The Government’s Strategic Policy Statement (SPS) for water, laid before Parliament today (February 2nd), urges water companies to do more to protect the environment. But the Angling Trust has expressed concern that the guidance given to the water regulator OFWAT could fall well short of what will be needed to end the scandal of untreated sewage polluting the nation’s rivers.

The SPS claims to want to see “protecting the environment” placed at the heart of OFWAT’s strategic priorities and “urges” water companies “to do more…”

However, it fails to signal the need for the step change required in investment in outdated waste water infrastructure which has resulted in record levels of discharges in untreated sewage from facilities that can no longer meet demand. (400,000 times in 2020 – up from 293,000 in 2919).

Simply urging water companies to tackle pollution isn’t enough and leaves them far too much room for manoeuvre. The Angling Trust believes the Government should be demanding that water companies do more to protect the environment and this should become the number one priority for OFWAT over the next five years.

These were the conclusion of the Angling Trust, who along with Salmon & Trout Conservation, set out what was needed in a major report, Time to Fix the Broken Water Sector. (see key points below)

Martin Salter, Head of Policy at the Angling Trust, said:

“We were hoping for more than warm words in this water policy statement and a bit of restating the pollution monitoring provisions that are already in the Environment Act. This is the Government’s opportunity not just to will the end of pollution but to actually deliver the means by getting OFWAT to allow much needed investment to flow into England’s creaking and leaking waste water infrastructure.

“As our studies have shown, the absurdly low replacement rate of sewerage pipelines is resulting in more discharge of untreated sewage into rivers and coastal areas. Hardly surprising when pipes, designed for 50 to 100 years of service, are expected to last for 2,000 years.”

He added:

“Defra have themselves admitted that water industry investment has not kept pace with the increase in demand and the impacts of climate change. They said last January that ‘climate change has led to increased rainfall and water infrastructure has not kept pace with development growth over decades’. This SPS is a once in a five year opportunity to instruct the industry to put that right.”

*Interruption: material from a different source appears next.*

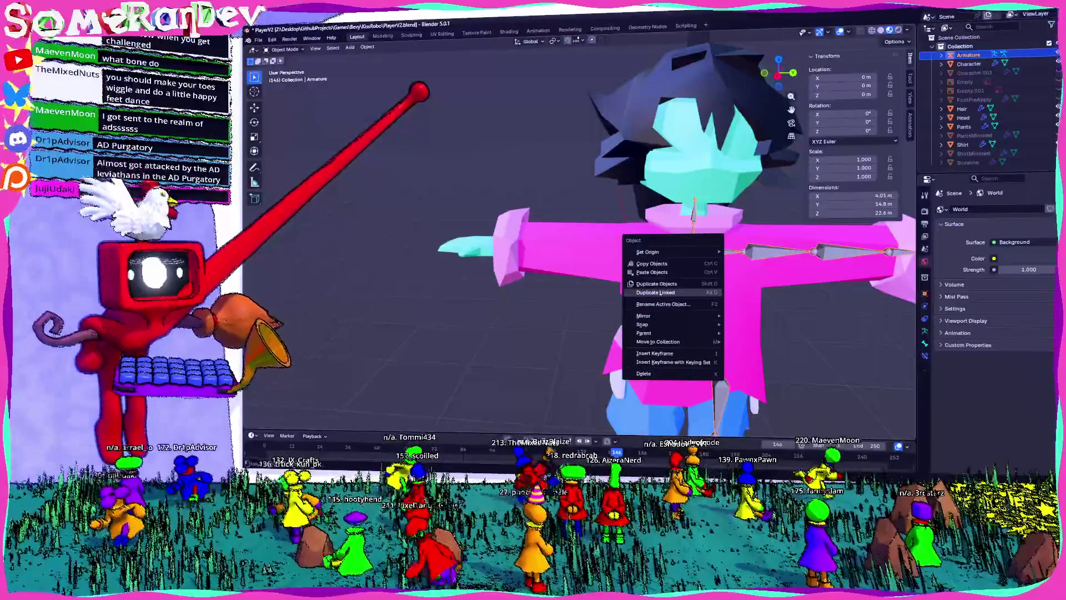
key("Escape")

Stuart Singleton-White, Head of Campaigns at the Angling Trust, said:

“If, as Minister Pow has stated, ‘water quality is an absolute priority’ then we’re going to need radical and rapid change in the management and governance of our water sector. The Government are, at last, beginning to see the connections between sewage pollution, the alarming consequences of agriculture pollution and run-off, the need for sustainable water abstraction, and the need to protect precious and unique habitats, like our chalk streams. This SPS is a chance to drive all these issues forward. It remains to be seen if it is strong enough to do so.”

Key Points from Time to Fix the Broken Water Sector:

  • Failure of OFWAT to take environmental issues seriously in the past.
  • A £10 billion investment funding gap over the last 10 years.
  • The declining condition of rivers and streams due to 400,000 extra sewage spills last year.
  • England has only one site on a river seeking to achieve ‘bathing water status’ compared to 32 in Germany, 76 in Poland and 420 in France.
  • The absurd expectation of a 2,000-year lifetime for sewage pipes and other infrastructure.
  • Failure to build any new reservoirs in the southeast despite a 3 million population increase and huge projected growth in house building.
  • That lack of investment in water supply has seen excessive groundwater abstraction drying up some chalk streams altogether and damaging many other rivers.
  • The impossibility of delivering commitments in the Government’s own 25 Year Environment Plan and our legal obligation under the Water Framework Directive.
  • Failure of both the Government and OFWAT to pay any heed to the promises in the 2011 water white paper or indeed the warnings from the National Infrastructure Commission and the National Audit Office about the pressing need for investment in water and sewerage systems to address the challenges of climate change and population growth.
  • The prospect of severe drought events causing parts of southern England to run out of water within 20 years.
  • That the consequences of failing to invest in water infrastructure will cost more in the long term – £40 billion versus £21 billion and thousands of jobs.